Ontem o dia me fez refletir
sobre a morte. A começar por ligar a televisão logo pela
manhã
e compartilhar da dor de um casal que perdeu suas três lindas crianças em um
acidente de avião. Tive compaixão, me coloquei
no lugar deles em minha imaginação e pude ter um breve relampejo do
peso de estar naqueles corpos, naqueles corações. Feridas que
não
se fecharão
tão
cedo, se é
que um dia o farão. Um moço sentou-se ao
meu lado no ônibus
e logo tirou uma foto 3x4 de seu bolso. Era uma mulher. Mãe? Namorada?
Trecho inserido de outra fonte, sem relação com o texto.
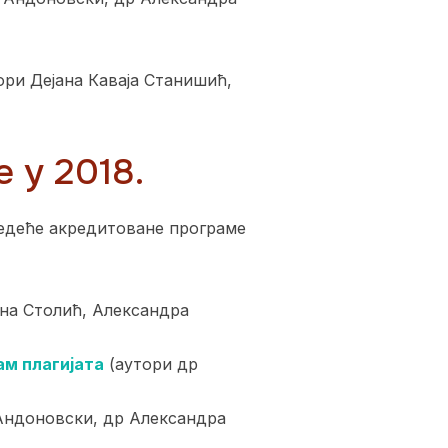
ори Дејана Каваја Станишић,
 у 2018.
ледеће акредитоване програме
на Столић, Александра
ам плагијата
(аутори др
Андоновски, др Александра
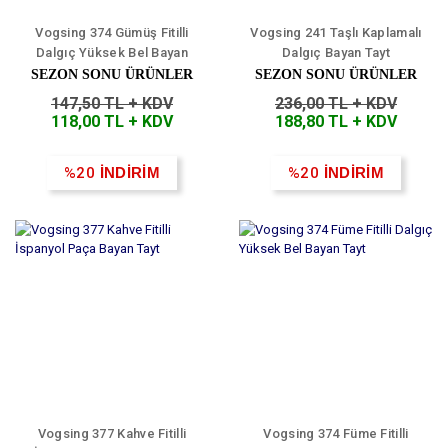
Vogsing 374 Gümüş Fitilli
Vogsing 241 Taşlı Kaplamalı
Dalgıç Yüksek Bel Bayan
Dalgıç Bayan Tayt
Tayt
SEZON SONU ÜRÜNLER
SEZON SONU ÜRÜNLER
147,50 TL + KDV
236,00 TL + KDV
118,00 TL + KDV
188,80 TL + KDV
%20
İNDİRİM
%20
İNDİRİM
Vogsing 377 Kahve Fitilli
Vogsing 374 Füme Fitilli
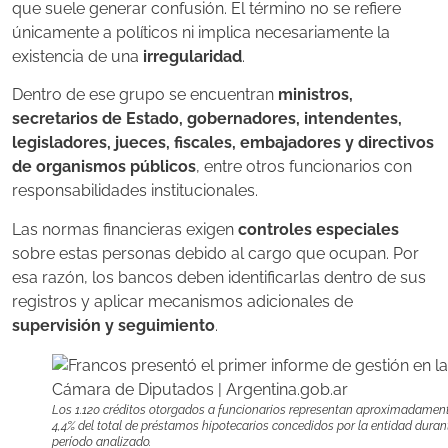
que suele generar confusión. El término no se refiere
únicamente a políticos ni implica necesariamente la
existencia de una
irregularidad
.
Dentro de ese grupo se encuentran
ministros,
secretarios de Estado, gobernadores, intendentes,
legisladores, jueces, fiscales, embajadores y directivos
de organismos públicos
, entre otros funcionarios con
responsabilidades institucionales.
Las normas financieras exigen
controles especiales
sobre estas personas debido al cargo que ocupan. Por
esa razón, los bancos deben identificarlas dentro de sus
registros y aplicar mecanismos adicionales de
supervisión y seguimiento
.
Los 1.120 créditos otorgados a funcionarios representan aproximadament
4,4% del total de préstamos hipotecarios concedidos por la entidad durant
período analizado.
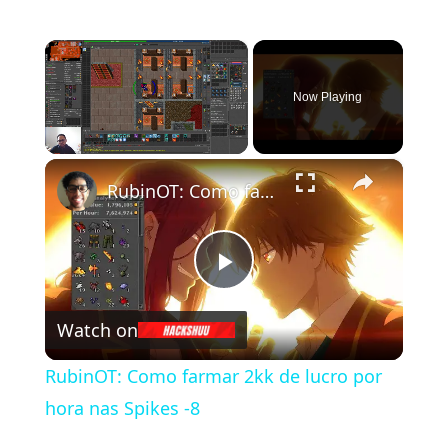
×
Now Playing
×
Unmute
RubinOT: Como farmar 2kk de lucro por hora nas Spikes -8
P
Watch on
l
RubinOT: Como farmar 2kk de lucro por
a
hora nas Spikes -8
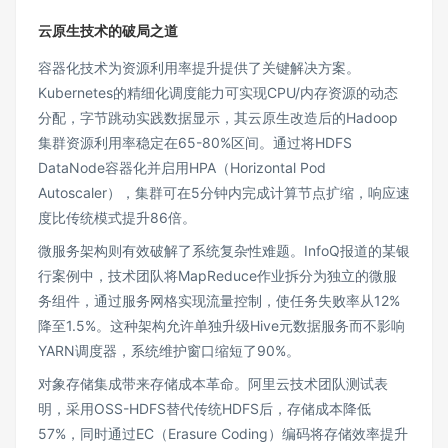
云原生技术的破局之道
容器化技术为资源利用率提升提供了关键解决方案。
Kubernetes的精细化调度能力可实现CPU/内存资源的动态
分配，字节跳动实践数据显示，其云原生改造后的Hadoop
集群资源利用率稳定在65-80%区间。通过将HDFS
DataNode容器化并启用HPA（Horizontal Pod
Autoscaler），集群可在5分钟内完成计算节点扩缩，响应速
度比传统模式提升86倍。
微服务架构则有效破解了系统复杂性难题。InfoQ报道的某银
行案例中，技术团队将MapReduce作业拆分为独立的微服
务组件，通过服务网格实现流量控制，使任务失败率从12%
降至1.5%。这种架构允许单独升级Hive元数据服务而不影响
YARN调度器，系统维护窗口缩短了90%。
对象存储集成带来存储成本革命。阿里云技术团队测试表
明，采用OSS-HDFS替代传统HDFS后，存储成本降低
57%，同时通过EC（Erasure Coding）编码将存储效率提升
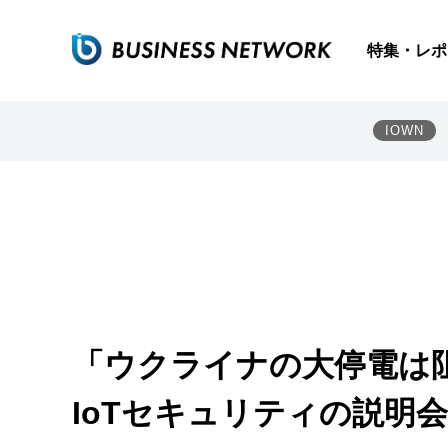
特集・レポ
IOWN
「ウクライナの大停電は
IoTセキュリティの説明会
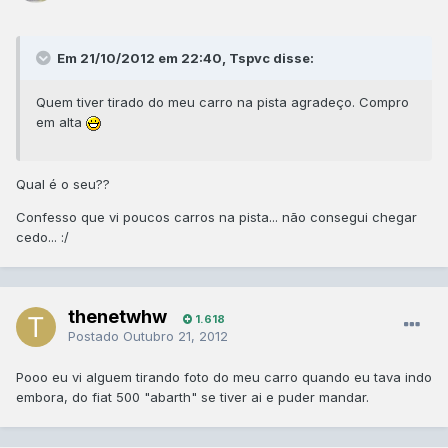
Em 21/10/2012 em 22:40, Tspvc disse:
Quem tiver tirado do meu carro na pista agradeço. Compro
em alta
Qual é o seu??
Confesso que vi poucos carros na pista... não consegui chegar
cedo... :/
thenetwhw
1.618
Postado
Outubro 21, 2012
Pooo eu vi alguem tirando foto do meu carro quando eu tava indo
embora, do fiat 500 "abarth" se tiver ai e puder mandar.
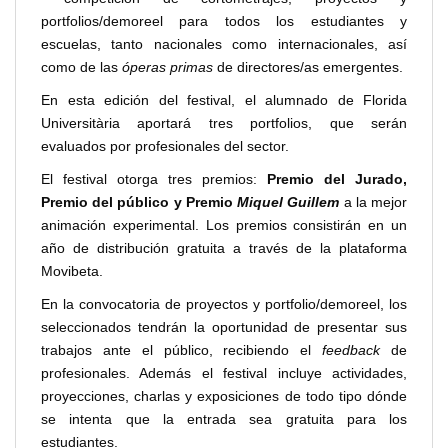
portfolios/demoreel para todos los estudiantes y
escuelas, tanto nacionales como internacionales, así
como de las
óperas primas
de directores/as emergentes.
En esta edición del festival, el alumnado de Florida
Universitària aportará tres portfolios, que serán
evaluados por profesionales del sector.
El festival otorga tres premios:
Premio del Jurado,
Premio del público y Premio
Miquel Guillem
a la mejor
animación experimental. Los premios consistirán en un
año de distribución gratuita a través de la plataforma
Movibeta.
En la convocatoria de proyectos y portfolio/demoreel, los
seleccionados tendrán la oportunidad de presentar sus
trabajos ante el público, recibiendo el
feedback
de
profesionales. Además el festival incluye actividades,
proyecciones, charlas y exposiciones de todo tipo dónde
se intenta que la entrada sea gratuita para los
estudiantes.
Estava escuro e eu nada podia deduzir além de suas lágrimas e
indignação.
Dei-a por falecida e aí que entrou minha reflexão. O que pude
fazer para ele foi apenas oferecer meu celular para fazer uma ligação, apesar de
querer ofertar-lhe um ombro. Tanta gente feliz por novos entes que nascem, mas
nesse mesmo instante muitos outros se vão. A dor e a
perda ė
condição
inevitável
da natureza, e um dia é você a sentar
naquela poltrona da perda. Estamos todos em uma fila de espera, esperando a próxima dor,
rezando para que demore a próxima perda. A vida ainda é curta demais
para nos acostumarmos com a morte. Não a queremos próxima de onde
toca nosso coração. Mas em menos de 24 horas foi a vez
da minha família
ser chamada nessa fila. Meu avô nos deixou neste dia, e hoje sento na
poltrona do ônibus
daquele moço.
E recebo uma carona ate a rodoviária de uma colega de trabalho... gestos...pequenos
gigantes gestos! Mas a dor continua inevitável, ate o
momento em que trocamos de assento, e nos deitamos para sempre.